I would like to get some input on the subject of the separability of language and culture. On why a supposed unseparableness might be essential to critical theory (political correctness), and the implications for national language policy and nation building.
The structuralists, Lévi-Strauss or Saussure for instance, took the view that language could be analyzed independently of the cultural milieu it resided in, or at least this position was attributed to them. Sapir and Whorf, or Wittgenstein, however linked culture and language. The post-modern or critical theory position, which includes post-structuralism, assumes this enmeshed view of "languaculture".
This has bearing for national language policies and nation building where, for example in the UK, it is believed that teaching immigrants the national language will facilitate integration and adoption of national values. It also has bearing on national educational policies, governments may be reluctant to include languages such as English, Mandarin, Arabic or local languages in national curriculum out of fear they threaten nation building projects and local culture.
Some considerations however seem to contradict the hypothesis that language and culture are inseparable...
In the case Arabic, it seems to have been a carrier of Arab culture in the form of Islam. Meanwhile however, while Greek and and Persian medicine and mathematics advanced during the Islamic golden age, politics and other cultural items like philosophy and literature were repressed.
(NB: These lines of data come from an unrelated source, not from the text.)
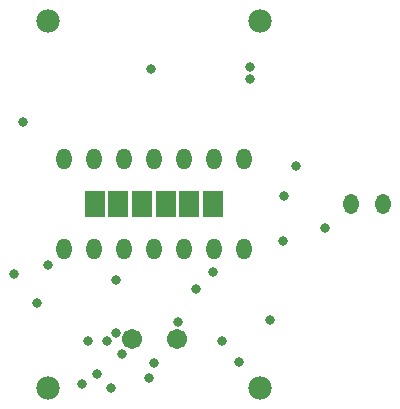
<source format=gbs>
G04 Layer_Color=16711935*
%FSAX44Y44*%
%MOMM*%
G71*
G01*
G75*
%ADD35O,1.3032X1.7032*%
%ADD36C,1.9812*%
%ADD37C,1.7032*%
%ADD38O,1.3032X1.8032*%
%ADD39C,0.8382*%
%ADD40R,1.7032X2.2032*%
D35*
X00801750Y00937000D02*
D03*
X00774750D02*
D03*
D36*
X00698000Y01092000D02*
D03*
X00518000D02*
D03*
Y00782000D02*
D03*
X00698000D02*
D03*
D37*
X00589280Y00822960D02*
D03*
X00627379D02*
D03*
D38*
X00684200Y00975100D02*
D03*
X00658800D02*
D03*
X00633400D02*
D03*
X00608000D02*
D03*
X00582600D02*
D03*
X00557200D02*
D03*
X00531800D02*
D03*
X00684200Y00898900D02*
D03*
X00658800D02*
D03*
X00633400D02*
D03*
X00608000D02*
D03*
X00582600D02*
D03*
X00557200D02*
D03*
X00531800D02*
D03*
D39*
X00643382Y00865378D02*
D03*
X00575818Y00827898D02*
D03*
X00551942Y00821690D02*
D03*
X00568452Y00821469D02*
D03*
X00508762Y00853440D02*
D03*
X00559816Y00793242D02*
D03*
X00706120Y00838962D02*
D03*
X00603504Y00790448D02*
D03*
X00572008Y00781558D02*
D03*
X00580898Y00810514D02*
D03*
X00518160Y00885698D02*
D03*
X00628269Y00837565D02*
D03*
X00657860Y00879856D02*
D03*
X00753000Y00917000D02*
D03*
X00665383Y00821000D02*
D03*
X00608000Y00803000D02*
D03*
X00576000Y00873000D02*
D03*
X00689000Y01053000D02*
D03*
X00606000Y01052000D02*
D03*
X00728000Y00970000D02*
D03*
X00718000Y00944000D02*
D03*
X00547000Y00785000D02*
D03*
X00717000Y00906000D02*
D03*
X00680000Y00804000D02*
D03*
X00497000Y01007000D02*
D03*
X00490000Y00878000D02*
D03*
X00689000Y01043000D02*
D03*
D40*
X00658000Y00937000D02*
D03*
X00638000D02*
D03*
X00617999D02*
D03*
X00597999D02*
D03*
X00577999D02*
D03*
X00557999D02*
D03*
M02*

</source>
Greek and Persian cultural artifacts we separable from their language. This is somewhat opposite of the situation today where in many places medicine and engineering are taught in English, while in school classrooms the language has been carefully separated from its culture so as not to impose Western hegemony on the local cultures.
Furthermore, following Nietzsche for example, who called civilization a process of violence, it would follow that watching Hollywood movies and studying textbooks in school does not involve an immediate immersion in American culture, in the sense of paying taxes, being bullied, holding employment, and the sort of more visceral and emotional experiences that create cultural transmission.
Inglehart and Welzel seem to be showing that cultures tend to have enormous inertia, and that their components are multiply reinforces and therefore very resistant to change. Timur Kuran says the same in his work on cultural change, or rather resistance to it.
It seems therefore that countries like the UK or Australia who insist that immigrants learn English as a way of encouraging integration may be misguided. And local countries the educational policies of which avoid teaching foreign languages out of fear of undermining their local cultures and national identities may be worrying for nothing?
A question continues to be outstanding, at least to me, which is why are language and culture held to be inseparable for critical theory? Since critical theory is the dominant narrative against which nation building and educational policies are being designed today, it is an important theoretical point that needs to be addressed, particularly as most lessons from history tend not to be scientific or conclusive but more anecdotal.